YOUR GOAL:
Identify each line in the data below that contains the string "Surfin", and copy those lines. Case counts.

Top of AVAILABLE DATA

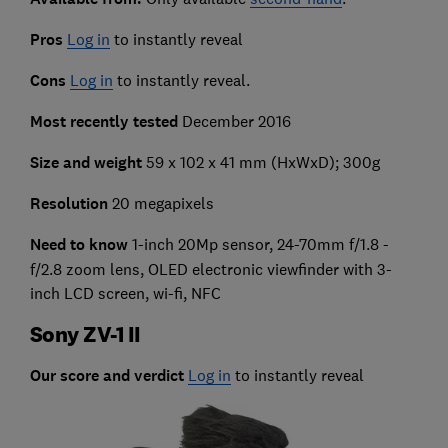
Pros
Log in
to instantly reveal
Cons
Log in
to instantly reveal.
Most recently tested
December 2016
Size and weight
59 x 102 x 41 mm (HxWxD); 300g
Resolution
20 megapixels
Need to know
1-inch 20Mp sensor, 24-70mm f/1.8 -
f/2.8 zoom lens, OLED electronic viewfinder with 3-
inch LCD screen, wi-fi, NFC
Sony ZV-1 II
Our score and verdict
Log in
to instantly reveal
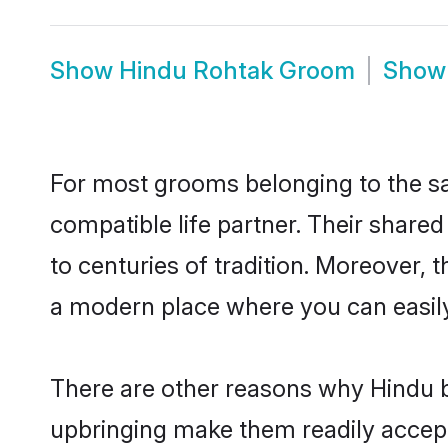
Show
Hindu Rohtak Groom
Sho
For most grooms belonging to the sa
compatible life partner. Their share
to centuries of tradition. Moreover,
a modern place where you can easily 
There are other reasons why Hindu b
upbringing make them readily accept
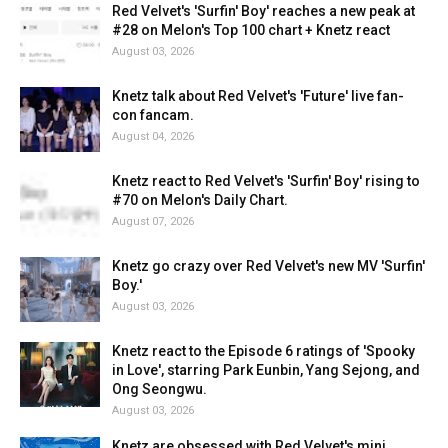
Red Velvet's 'Surfin' Boy' reaches a new peak at
#28 on Melon's Top 100 chart + Knetz react
August 03, 2026
Knetz talk about Red Velvet's 'Future' live fan-
con fancam.
August 04, 2026
Knetz react to Red Velvet's 'Surfin' Boy' rising to
#70 on Melon's Daily Chart.
August 07, 2026
Knetz go crazy over Red Velvet's new MV 'Surfin'
Boy.'
August 03, 2026
Knetz react to the Episode 6 ratings of 'Spooky
in Love', starring Park Eunbin, Yang Sejong, and
Ong Seongwu.
August 03, 2026
Knetz are obsessed with Red Velvet's mini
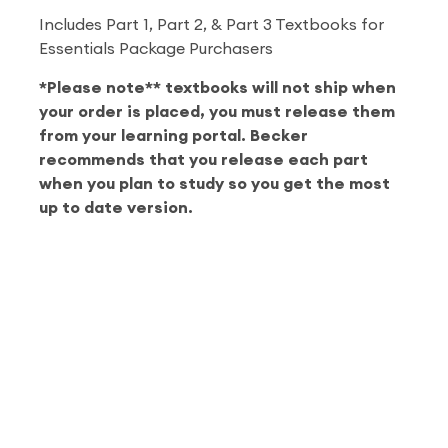
Includes Part 1, Part 2, & Part 3 Textbooks for
Essentials Package Purchasers
*Please note** textbooks will not ship when
your order is placed, you must release them
from your learning portal. Becker
recommends that you release each part
when you plan to study so you get the most
up to date version.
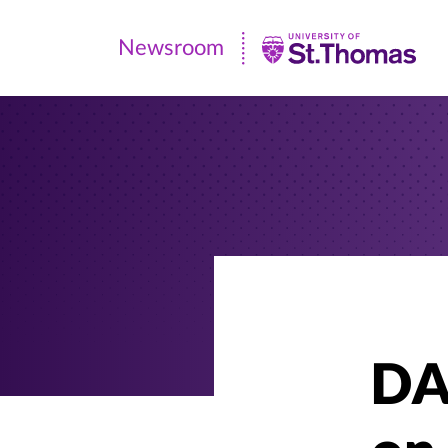
Newsroom
Newsroom
|
University
of
St.
Thomas
DA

Bottom of AVAILABLE DATA

SOLUTION FOR THIS TASK:
Red Velvet's 'Surfin' Boy' reaches a new peak at
Knetz react to Red Velvet's 'Surfin' Boy' rising to
Knetz go crazy over Red Velvet's new MV 'Surfin'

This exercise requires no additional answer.